Exercise requirements:
Would you please repeat all of the data exactly, omitting the pictures?
(Dataset entries Opens)
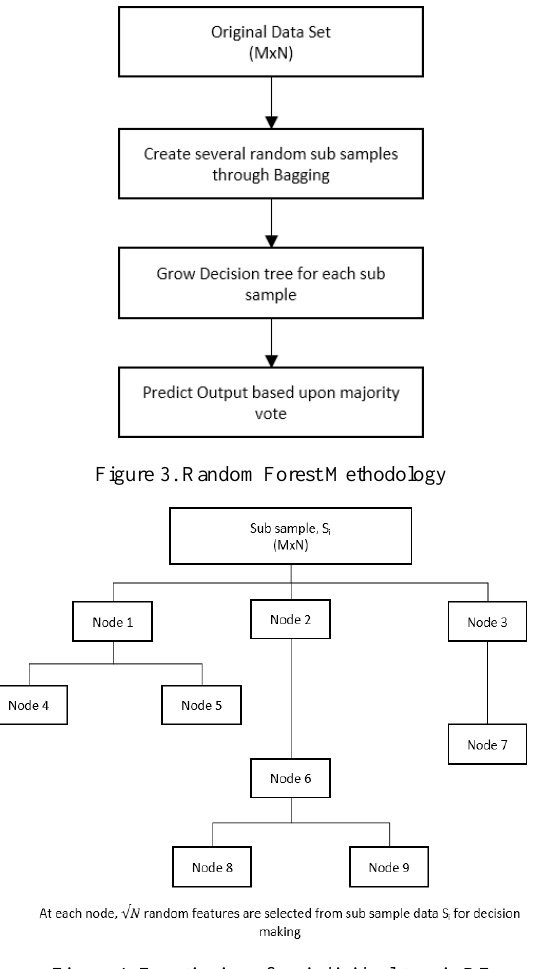
Figure 4. Functioning of an individual tree in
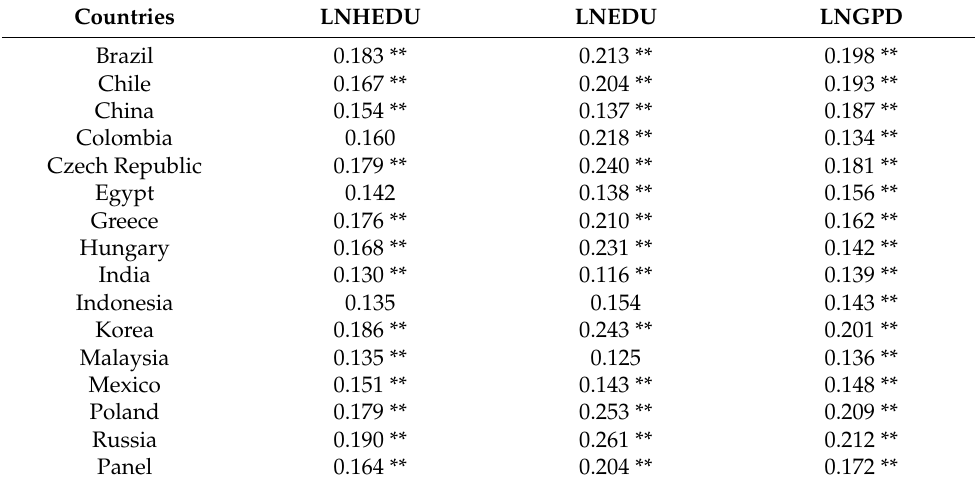
Table 8. Estimation results of cointegration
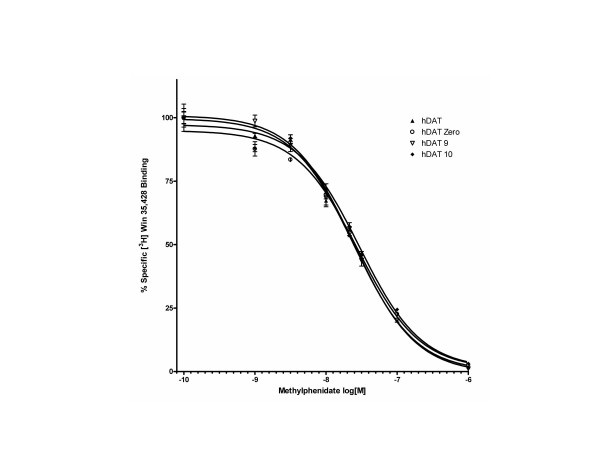
Representative Competition Binding Curves. No pharmacologically significant differences exist between DAT1 variants in the encoded protein's affinity for methylphenidate.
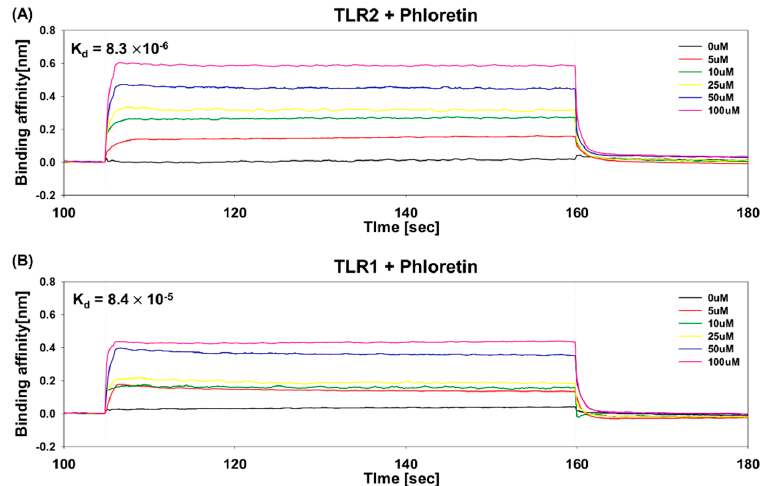
Figure 5. Binding of phloretin to TLR2 ( A ) and TLR1 ( B ) determined by bio-layer interferometry. Representative curves showing the phloretin association to and dissociation from immobilized TLR2 at various concentrations of phloretin (0, 5, 10, 25, 50, and 100 µM). Dissociation constant, K d in M is marked in the figures.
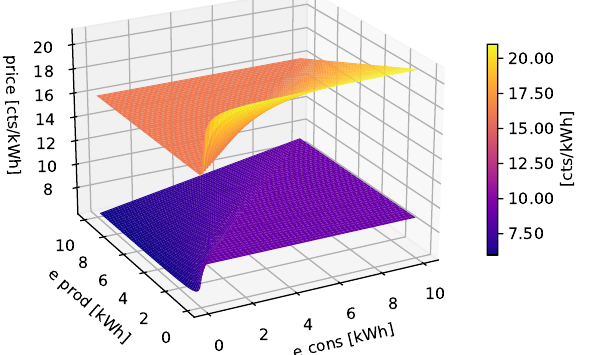
Figure 4. Buying ( upper surface ) and selling price ( lower surface ) p b and p s as a function of the produced and consumed energy inside the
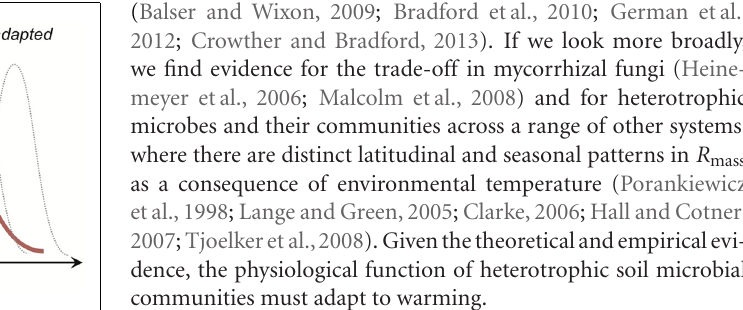
FIGURE 5 | Catalytic rate responses to temperature, caused by the evolutionary trade-off between enzyme structure and function, giving rise to different distributions of isoenzymes in cool- and warm-adapted organisms. An isoenzyme (gray dotted curves) is an enzyme with the same function but a different structure. In any one organism, population or community we expect a different set of isoenzymes to be expressed at different temperatures.This is because enzyme structure usually only promotes efficient substrate-binding and product-release across a narrow temperature window. As such, the aggregate activity of a cool- or warm-adapted organism, population or community (depicted as thick blue dotted and red solid lines for cool- and warm-adapted) results from the activities of a family of isoenzymes expressed across the environmental temperature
(Dataset entries Closes)
Answer space:
Figure 4. Functioning of an individual tree in
Table 8. Estimation results of cointegration
Representative Competition Binding Curves. No pharmacologically significant differences exist between DAT1 variants in the encoded protein's affinity for methylphenidate.
Figure 5. Binding of phloretin to TLR2 ( A ) and TLR1 ( B ) determined by bio-layer interferometry. Representative curves showing the phloretin association to and dissociation from immobilized TLR2 at various concentrations of phloretin (0, 5, 10, 25, 50, and 100 µM). Dissociation constant, K d in M is marked in the figures.
Figure 4. Buying ( upper surface ) and selling price ( lower surface ) p b and p s as a function of the produced and consumed energy inside the
FIGURE 5 | Catalytic rate responses to temperature, caused by the evolutionary trade-off between enzyme structure and function, giving rise to different distributions of isoenzymes in cool- and warm-adapted organisms. An isoenzyme (gray dotted curves) is an enzyme with the same function but a different structure. In any one organism, population or community we expect a different set of isoenzymes to be expressed at different temperatures.This is because enzyme structure usually only promotes efficient substrate-binding and product-release across a narrow temperature window. As such, the aggregate activity of a cool- or warm-adapted organism, population or community (depicted as thick blue dotted and red solid lines for cool- and warm-adapted) results from the activities of a family of isoenzymes expressed across the environmental temperature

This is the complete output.